Text data extracted from pages:
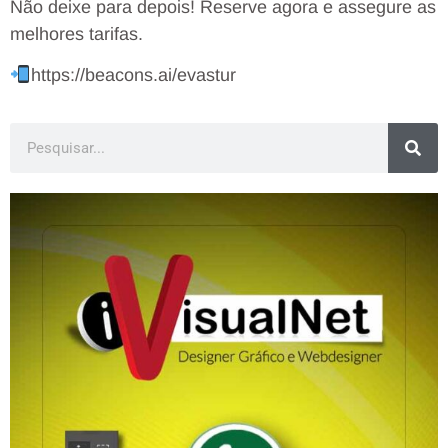
Não deixe para depois! Reserve agora e assegure as
melhores tarifas.
https://beacons.ai/evastur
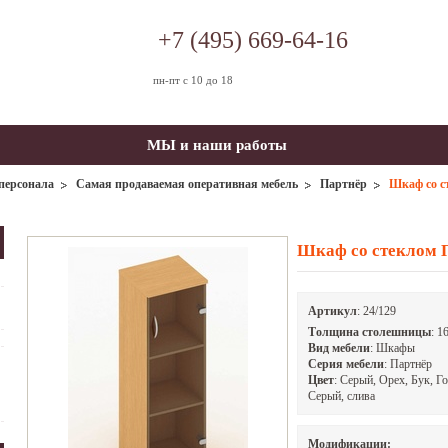
+7 (495) 669-64-16
пн-пт с 10 до 18
МЫ и наши работы
персонала
Самая продаваемая оперативная мебель
Партнёр
Шкаф со с
Шкаф со стеклом 
Артикул
:
24/129
Tолщина столешницы
: 1
Вид мебели
: Шкафы
Серия мебели
: Партнёр
Цвет
: Серый, Орех, Бук, 
Серый, слива
Модификации:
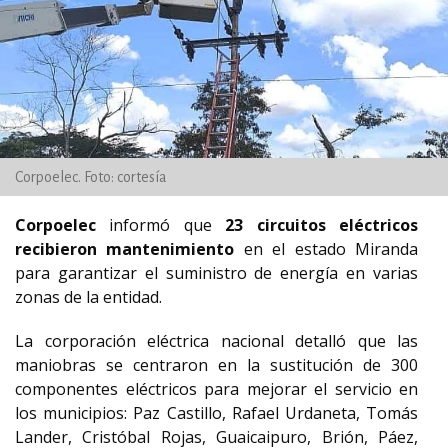
Corpoelec. Foto: cortesía
Corpoelec
informó que
23 circuitos eléctricos
recibieron mantenimiento
en el estado Miranda
para garantizar el suministro de energía en varias
zonas de la entidad.
La corporación eléctrica nacional detalló que las
maniobras se centraron en la sustitución de 300
componentes eléctricos para mejorar el servicio en
los municipios: Paz Castillo, Rafael Urdaneta, Tomás
Lander, Cristóbal Rojas, Guaicaipuro, Brión, Páez,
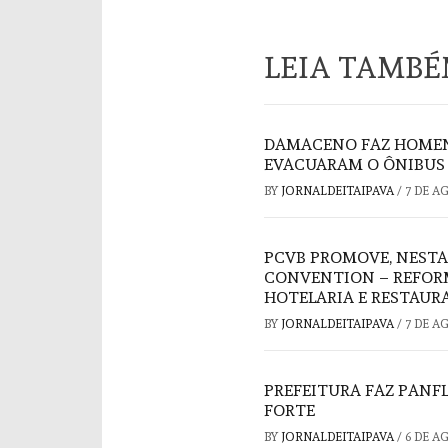
LEIA TAMB
DAMACENO FAZ HOMEN
EVACUARAM O ÔNIBUS 
BY
JORNALDEITAIPAVA
/
7 DE A
PCVB PROMOVE, NESTA
CONVENTION – REFORM
HOTELARIA E RESTAUR
BY
JORNALDEITAIPAVA
/
7 DE A
PREFEITURA FAZ PAN
FORTE
BY
JORNALDEITAIPAVA
/
6 DE A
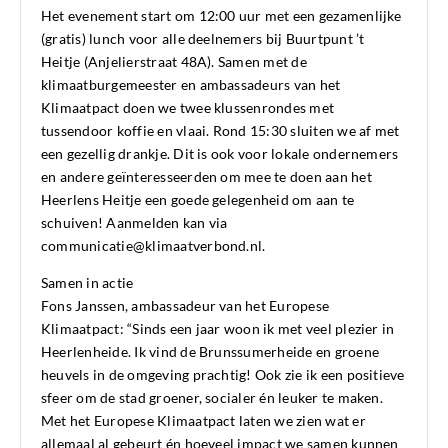
Het evenement start om 12:00 uur met een gezamenlijke
(gratis) lunch voor alle deelnemers bij Buurtpunt ’t
Heitje (Anjelierstraat 48A). Samen met de
klimaatburgemeester en ambassadeurs van het
Klimaatpact doen we twee klussenrondes met
tussendoor koffie en vlaai. Rond 15:30 sluiten we af met
een gezellig drankje. Dit is ook voor lokale ondernemers
en andere geïnteresseerden om mee te doen aan het
Heerlens Heitje een goede gelegenheid om aan te
schuiven! Aanmelden kan via
communicatie@klimaatverbond.nl.
Samen in actie
Fons Janssen, ambassadeur van het Europese
Klimaatpact: “Sinds een jaar woon ik met veel plezier in
Heerlenheide. Ik vind de Brunssumerheide en groene
heuvels in de omgeving prachtig! Ook zie ik een positieve
sfeer om de stad groener, socialer én leuker te maken.
Met het Europese Klimaatpact laten we zien wat er
allemaal al gebeurt én hoeveel impact we samen kunnen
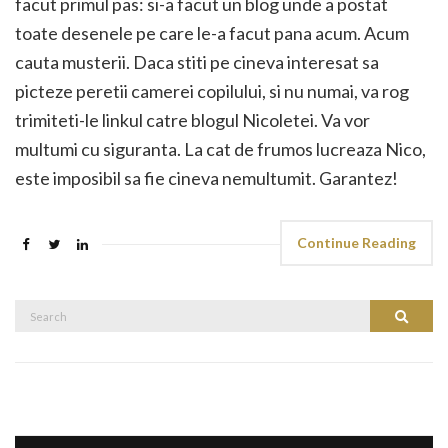
facut primul pas: si-a facut un blog unde a postat
toate desenele pe care le-a facut pana acum. Acum
cauta musterii. Daca stiti pe cineva interesat sa
picteze peretii camerei copilului, si nu numai, va rog
trimiteti-le linkul catre blogul Nicoletei. Va vor
multumi cu siguranta. La cat de frumos lucreaza Nico,
este imposibil sa fie cineva nemultumit. Garantez!
Continue Reading
Search
Search
for:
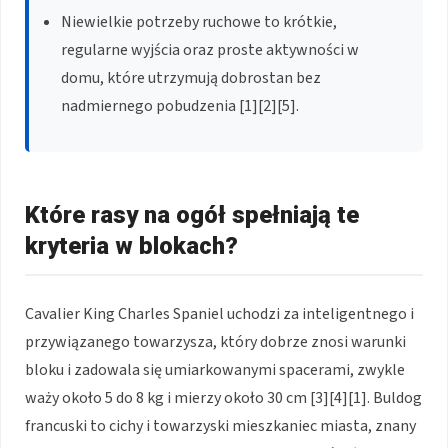
Niewielkie potrzeby ruchowe to krótkie,
regularne wyjścia oraz proste aktywności w
domu, które utrzymują dobrostan bez
nadmiernego pobudzenia [1][2][5].
Które rasy na ogół spełniają te
kryteria w blokach?
Cavalier King Charles Spaniel uchodzi za inteligentnego i
przywiązanego towarzysza, który dobrze znosi warunki
bloku i zadowala się umiarkowanymi spacerami, zwykle
waży około 5 do 8 kg i mierzy około 30 cm [3][4][1]. Buldog
francuski to cichy i towarzyski mieszkaniec miasta, znany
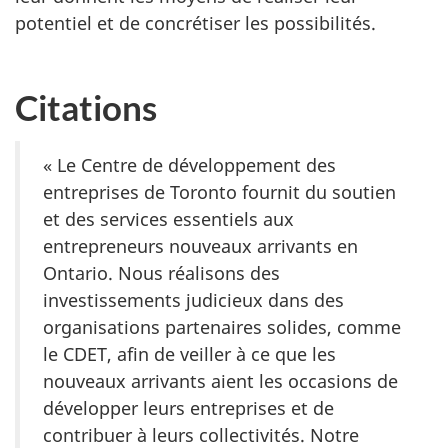
potentiel et de concrétiser les possibilités.
Citations
« Le Centre de développement des
entreprises de Toronto fournit du soutien
et des services essentiels aux
entrepreneurs nouveaux arrivants en
Ontario. Nous réalisons des
investissements judicieux dans des
organisations partenaires solides, comme
le CDET, afin de veiller à ce que les
nouveaux arrivants aient les occasions de
développer leurs entreprises et de
contribuer à leurs collectivités. Notre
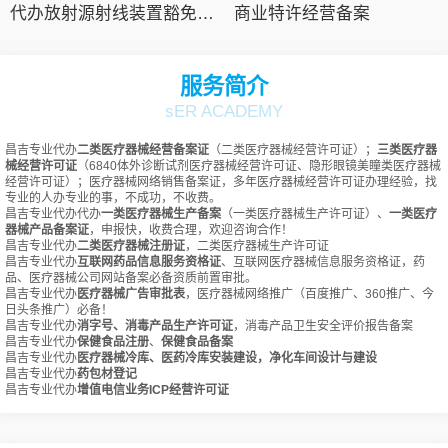
代办放射源射线装置豁免备案
商业特许经营备案
服务简介
sER ACADEMY
昌吉专业代办
二类医疗器械经营备案证
（二类医疗器械经营许可证）；
三类医疗器
械经营许可证
（6840体外诊断试剂医疗器械经营许可证、隐形眼镜美瞳类医疗器械
经营许可证）；医疗器械网络销售备案证，多年医疗器械经营许可证办理经验，找
专业的人办专业的事，不成功，不收费。
昌吉专业代办代办
一类医疗器械生产备案
（一类医疗器械生产许可证）、
一类医疗
器械产品备案证
，申报快，收费合理，欢迎咨询合作！
昌吉专业代办
二类医疗器械注册证
，二类医疗器械生产许可证
昌吉专业代办
互联网药品信息服务资格证
、互联网医疗器械信息服务资格证，药
品、医疗器械公司网站备案必备资质前置审批。
昌吉专业代办
医疗器械广告审批表
，医疗器械网络推广（百度推广、360推广、今
日头条推广）必备！
昌吉专业代办
消字号、消毒产品生产许可证
，消毒产品卫生安全评价报告备案
昌吉专业代办
保健食品注册
、
保健食品备案
昌吉专业代办
医疗器械冷库、医药冷库安装建设，净化车间设计与建设
昌吉专业代办
药包材登记
昌吉专业代办
增值电信业务ICP经营许可证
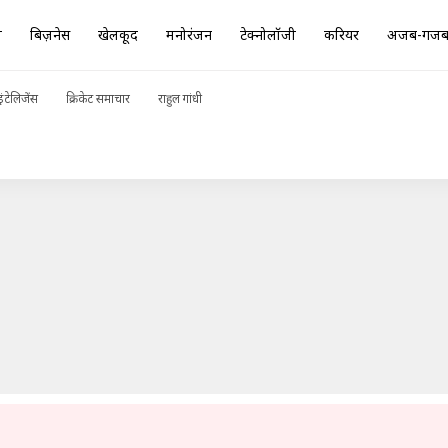
ा
बिज़नेस
खेलकूद
मनोरंजन
टेक्नोलॉजी
करियर
अजब-गज
नंदन, मई तक पूरे हो जाएंगे मेडिकल टेस्ट
ADVERTISEMENT
ंटेलिजेंस
क्रिकेट समाचार
राहुल गांधी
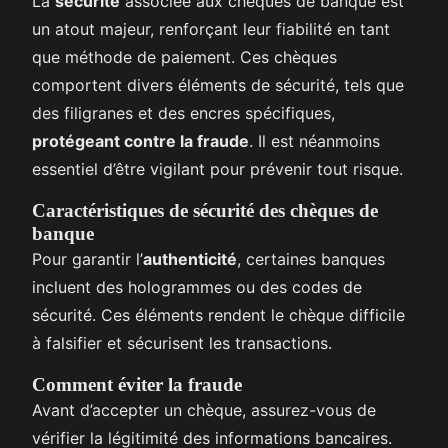
La
sécurité
associée aux chèques de banque est
un atout majeur, renforçant leur fiabilité en tant
que méthode de paiement. Ces chèques
comportent divers éléments de sécurité, tels que
des filigranes et des encres spécifiques,
protégeant contre la fraude
. Il est néanmoins
essentiel d’être vigilant pour prévenir tout risque.
Caractéristiques de sécurité des chèques de
banque
Pour garantir l’
authenticité
, certaines banques
incluent des hologrammes ou des codes de
sécurité. Ces éléments rendent le chèque difficile
à falsifier et sécurisent les transactions.
Comment éviter la fraude
Avant d’accepter un chèque, assurez-vous de
vérifier la légitimité des informations bancaires.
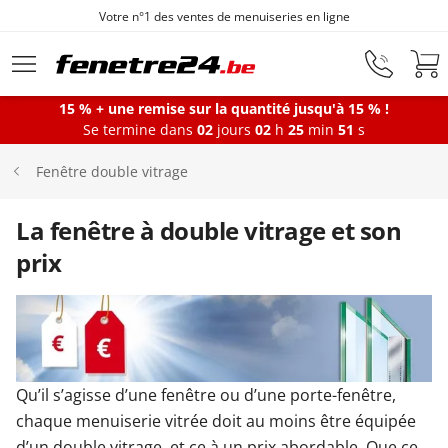
Votre n°1 des ventes de menuiseries en ligne
Aller au contenu principal
15 % + une remise sur la quantité jusqu'à 15 % !
Se termine dans
02
jours
02
h
25
min
51
s
Fenêtres
Fenêtre double vitrage
Portes-fenêtres
La fenêtre à double vitrage et son
prix
Baies vitrées
Portes d'entrée
Qu’il s’agisse d’une fenêtre ou d’une porte-fenêtre,
chaque menuiserie vitrée doit au moins être équipée
Protections solaires
d’un double vitrage, et ce à un prix abordable. Que ce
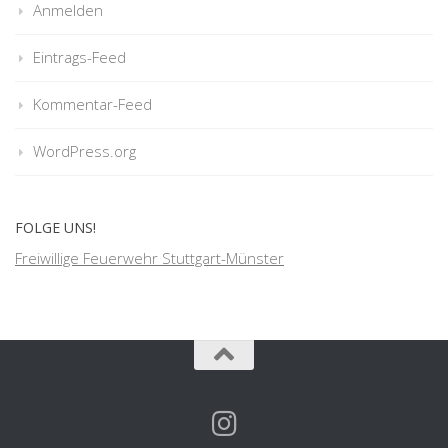
Anmelden
Eintrags-Feed
Kommentar-Feed
WordPress.org
FOLGE UNS!
Freiwillige Feuerwehr Stuttgart-Münster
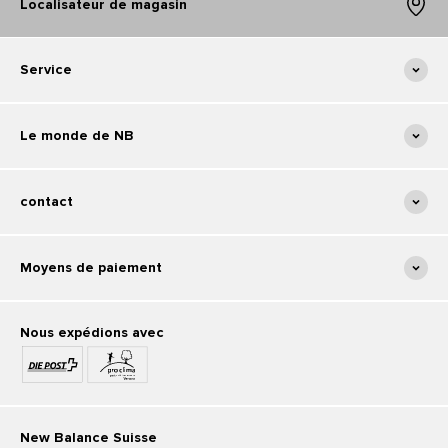
Localisateur de magasin
Service
Le monde de NB
contact
Moyens de paiement
Nous expédions avec
New Balance Suisse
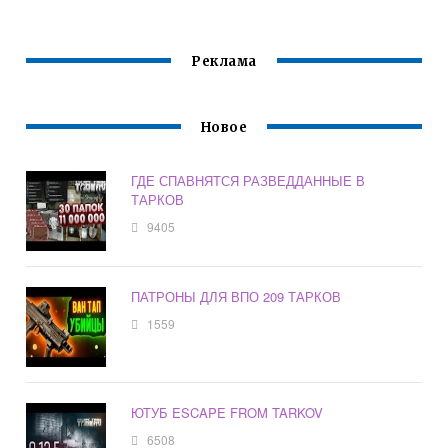
Реклама
Новое
ГДЕ СПАВНЯТСЯ РАЗВЕДДАННЫЕ В
ТАРКОВ
9405
ПАТРОНЫ ДЛЯ ВПО 209 ТАРКОВ
1559
ЮТУБ ESCAPE FROM TARKOV
6508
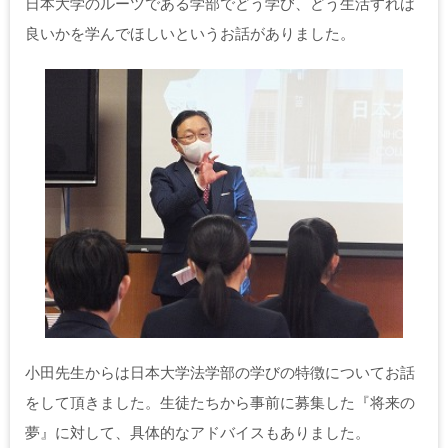
日本大学のルーツである学部でどう学び、どう生活すれば
良いかを学んでほしいというお話がありました。
小田先生からは日本大学法学部の学びの特徴についてお話
をして頂きました。生徒たちから事前に募集した『将来の
夢』に対して、具体的なアドバイスもありました。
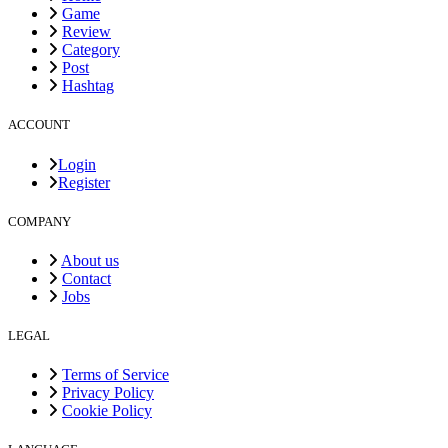
Game
Review
Category
Post
Hashtag
ACCOUNT
Login
Register
COMPANY
About us
Contact
Jobs
LEGAL
Terms of Service
Privacy Policy
Cookie Policy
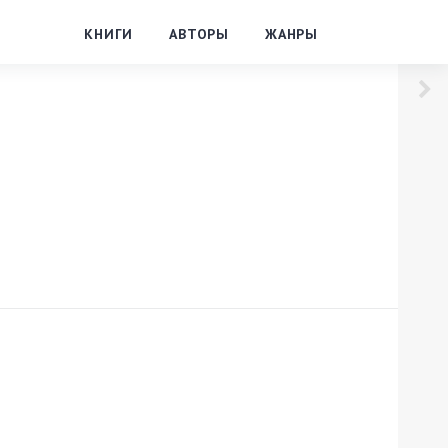
КНИГИ
АВТОРЫ
ЖАНРЫ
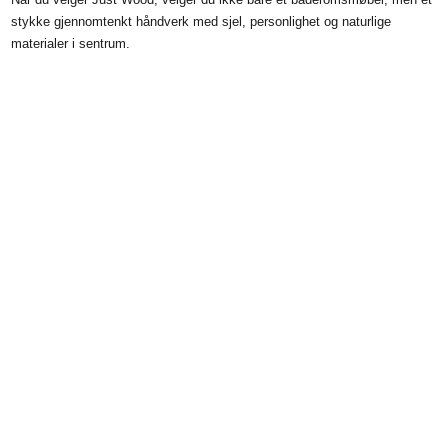
stykke gjennomtenkt håndverk med sjel, personlighet og naturlige
materialer i sentrum.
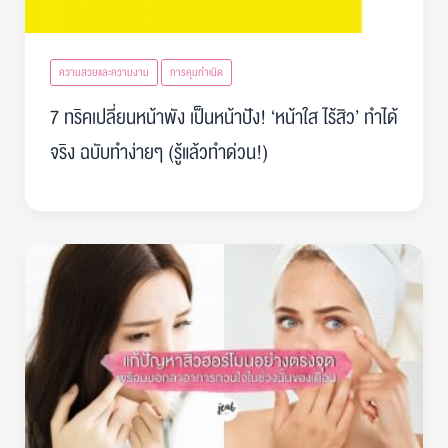
ความสวยและความงาม
การคุมกำเนิด
7 ทริคเปลี่ยนหน้าพัง เป็นหน้าปัง! ‘หน้าใส ไร้สิว’ ทำได้
จริง ฉบับทำง่ายๆ (รู้แล้วทำด่วน!)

- HOW TO COMPLETE THIS TASK: Please state how many lines of the records above contain the string "entreprises", counting only matches in the same case. Reply with the number alone.

- SOLUTION BELOW: 2